Many of the current Howard’s staff also worked at Whitey’s Bar. “Whenever you take over a place, you never know what the culture is,” To says. “I was fortunate enough to inherit a really great staff at this place.” Kevin Dunn, who ran Whitey’s for nearly two decades, even swings by and runs food on busy days.
Howard’s hosted another guest food runner during the soft open this month: Dan Manosack, who helped open Petite León in Minneapolis, co-owns Little Tijuana, and happens to be one of To’s oldest friends. “That first week that [Dan] was open as Little Tijuana’s, Adam was in the kitchen with him, making sure everything was running smoothly, working out the kinks with him, being a sounding board,” Smith says. Manosack repaid the favor, helping To run the first few nights of service and crashing at the couple’s living space above the bar.
Little Tijuana fans should feel right at home in Howard’s. Both bars offer funky basement vibes and juxtapose familiar food with surprising but well-executed dishes. (Have you ever eaten Calabrian chile hummus or mapo rigatoni at a bar? Head to Howard’s for the hummus and Little T’s for the pasta.) Both spots can be simultaneously described as historic institutions, comfy hangouts, and high-quality restaurants.
But Howard’s isn’t primarily geared toward the city kids who pile into Little Tijuana booths. “There’s only one group of people that’s gonna keep us in business through the winter,” Smith says — and that’s the people of Stillwater.

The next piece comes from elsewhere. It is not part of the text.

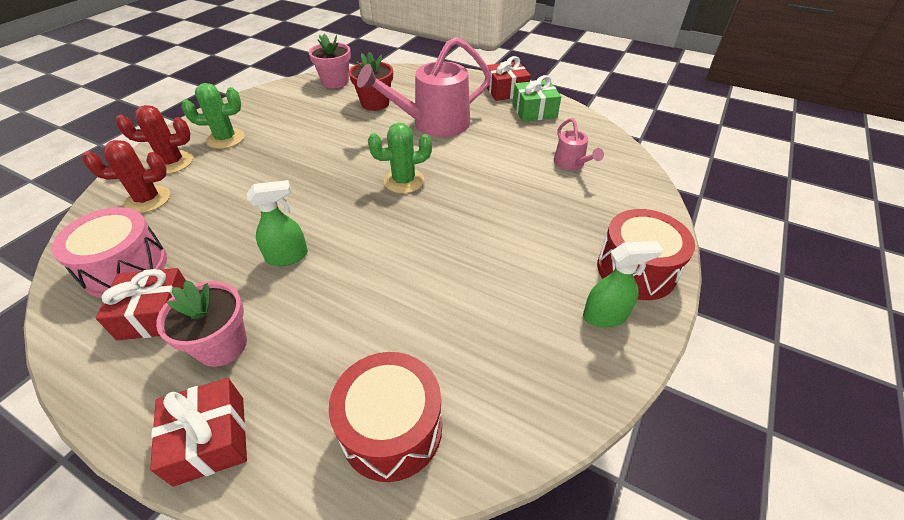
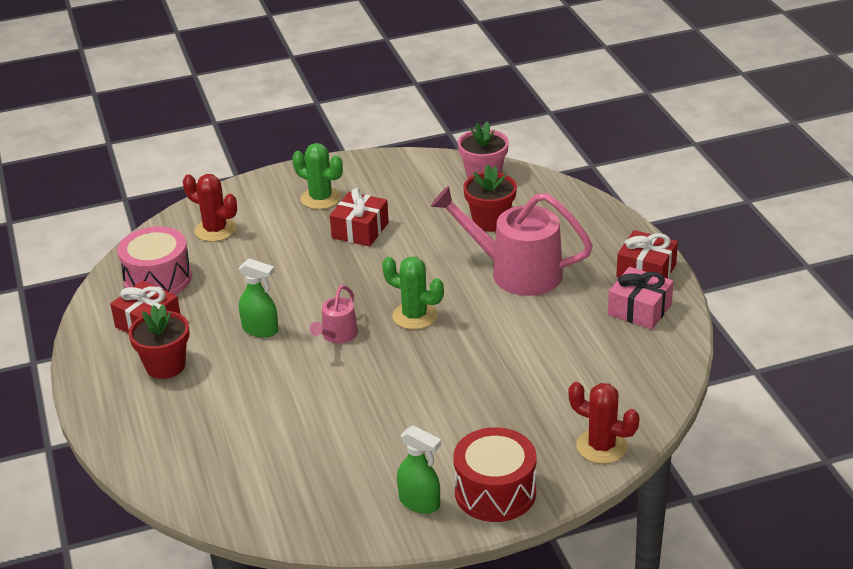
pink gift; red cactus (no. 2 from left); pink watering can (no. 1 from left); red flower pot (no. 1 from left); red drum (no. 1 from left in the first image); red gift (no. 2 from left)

Above Howard’s well-worn wooden bar, there’s a red neon sign that reads, “I remember when it was John’s Bar,” referencing the beloved Main Street institution that predated Whitey’s. “That was Adam’s idea,” Smith says. “It was so genius, because when we took it over, everybody was really kind and welcoming, and they wanted to tell us their personal story about their connection with that bar. ... We really wanted to honor the people that remember it as John’s Bar.”
The bar’s new namesake, Howard the dog, has become a minor local celebrity. To and Smith adopted him early in the pandemic, when they had time to watch what To calls “a shitload of Cesar Millan,” the TV dog trainer. Howard is actually named after a bar himself: Howard’s Pub on Ocracoke Island in North Carolina, where Smith’s family has vacationed every summer since the 1960s. “When everyone’s done eating and people are just hanging out in the bar, I’ll bring him down,” To says. “Everyone’s like, ‘Howard!’ He runs through, and he’ll eat fries off the ground. He loves it.”
After traveling the world and living in big cities, Smith and To have happily settled in a small one to run their business and raise their son. In a way, they’re simply carrying on their family legacies. “My mom owned the first coffee shop in the north Minnesota area of Detroit Lakes,” Smith says. “After school, I’d go to the coffee shop and do my homework there. It was a hub for our family.” To’s father owned the late-’80s Vietnamese restaurant Tea for Two in tiny Lindstrom, Minnesota.
“It just felt like coming home to a small town to have our baby and start our story,” Smith says. “I really hope we make Stillwater proud.”